#### PROBLEM STATEMENT:
Every record that follows should be copied exactly. No picture belongs in the copy.
(Beginning of AVAILABLE DATA)
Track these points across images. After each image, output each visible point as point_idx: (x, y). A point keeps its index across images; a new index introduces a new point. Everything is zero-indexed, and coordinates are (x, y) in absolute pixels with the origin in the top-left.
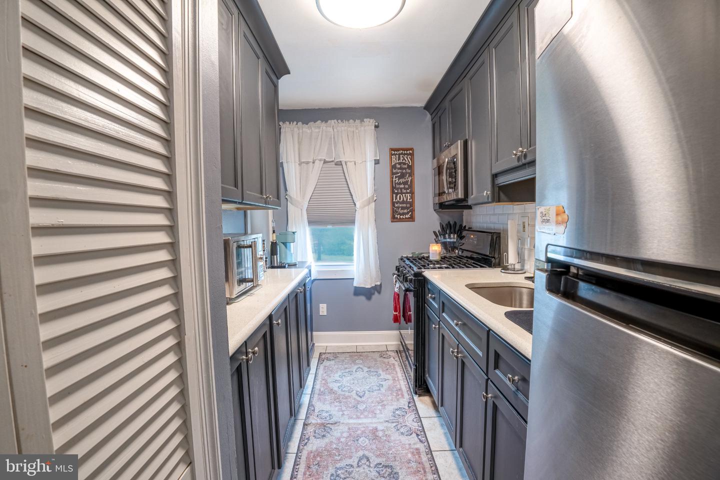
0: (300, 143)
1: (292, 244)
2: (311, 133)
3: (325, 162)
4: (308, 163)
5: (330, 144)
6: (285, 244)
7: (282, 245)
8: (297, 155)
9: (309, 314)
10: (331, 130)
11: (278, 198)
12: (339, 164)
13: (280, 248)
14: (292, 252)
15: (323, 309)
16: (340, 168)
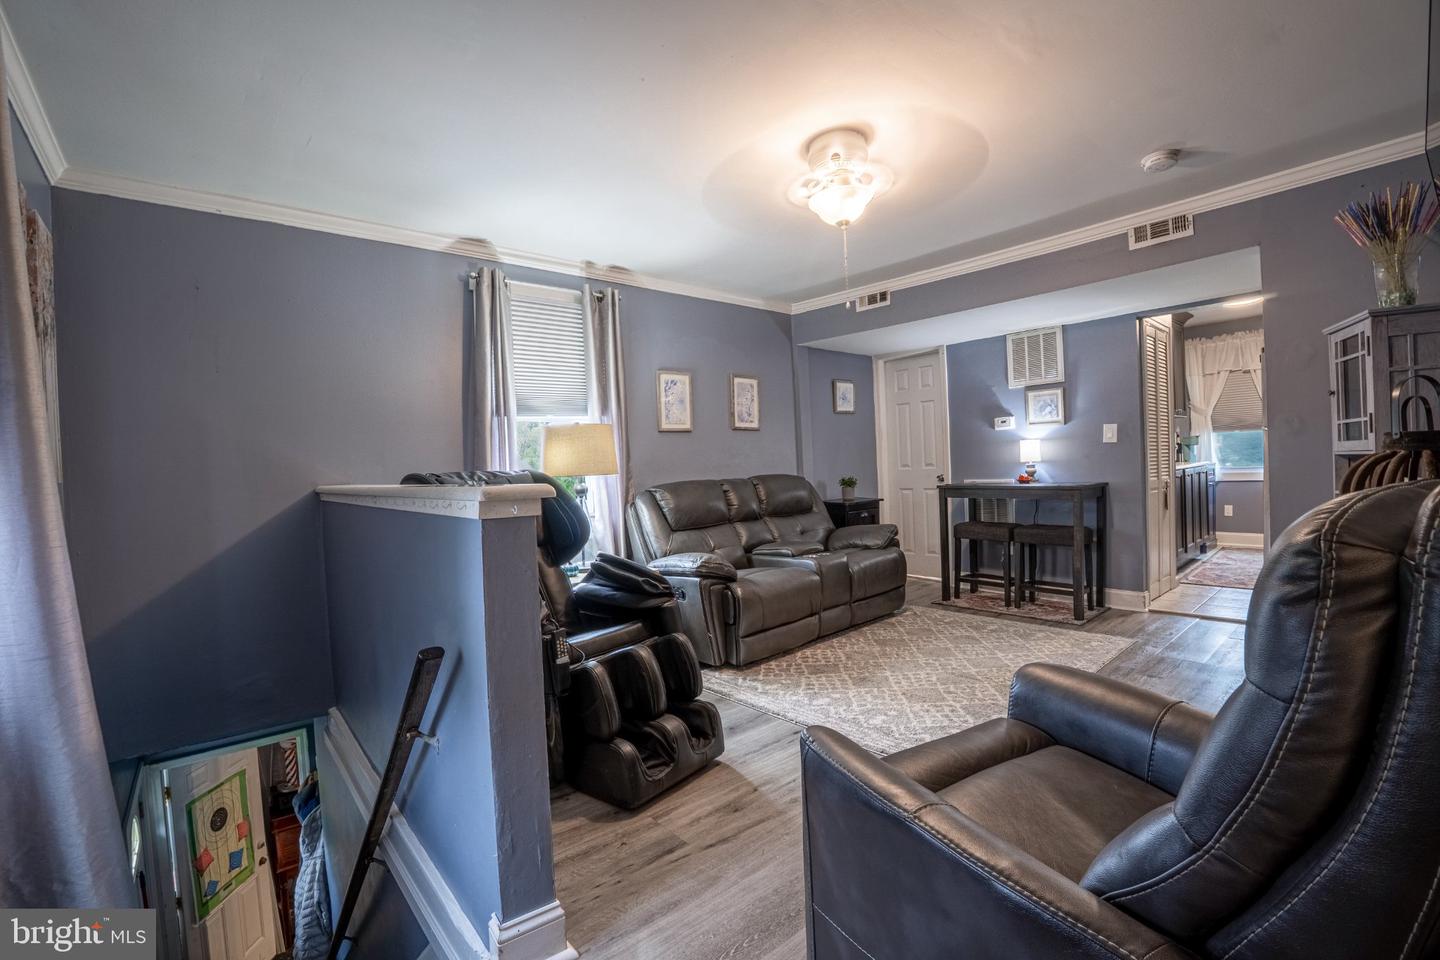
0: (1203, 357)
1: (1195, 446)
2: (1216, 347)
3: (1231, 372)
4: (1211, 374)
5: (1237, 355)
6: (1188, 446)
7: (1186, 448)
8: (1200, 369)
9: (1211, 513)
10: (1238, 341)
11: (1185, 409)
12: (1249, 372)
13: (1185, 448)
14: (1195, 453)
15: (1229, 510)
16: (1247, 375)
(End of AVAILABLE DATA)
#### REPLY TO THE EXERCISE:
Track these points across images. After each image, output each visible point as point_idx: (x, y). A point keeps its index across images; a new index introduces a new point. Everything is zero-indexed, and coordinates are (x, y) in absolute pixels with the origin in the top-left.
0: (300, 143)
1: (292, 244)
2: (311, 133)
3: (325, 162)
4: (308, 163)
5: (330, 144)
6: (285, 244)
7: (282, 245)
8: (297, 155)
9: (309, 314)
10: (331, 130)
11: (278, 198)
12: (339, 164)
13: (280, 248)
14: (292, 252)
15: (323, 309)
16: (340, 168)
0: (1203, 357)
1: (1195, 446)
2: (1216, 347)
3: (1231, 372)
4: (1211, 374)
5: (1237, 355)
6: (1188, 446)
7: (1186, 448)
8: (1200, 369)
9: (1211, 513)
10: (1238, 341)
11: (1185, 409)
12: (1249, 372)
13: (1185, 448)
14: (1195, 453)
15: (1229, 510)
16: (1247, 375)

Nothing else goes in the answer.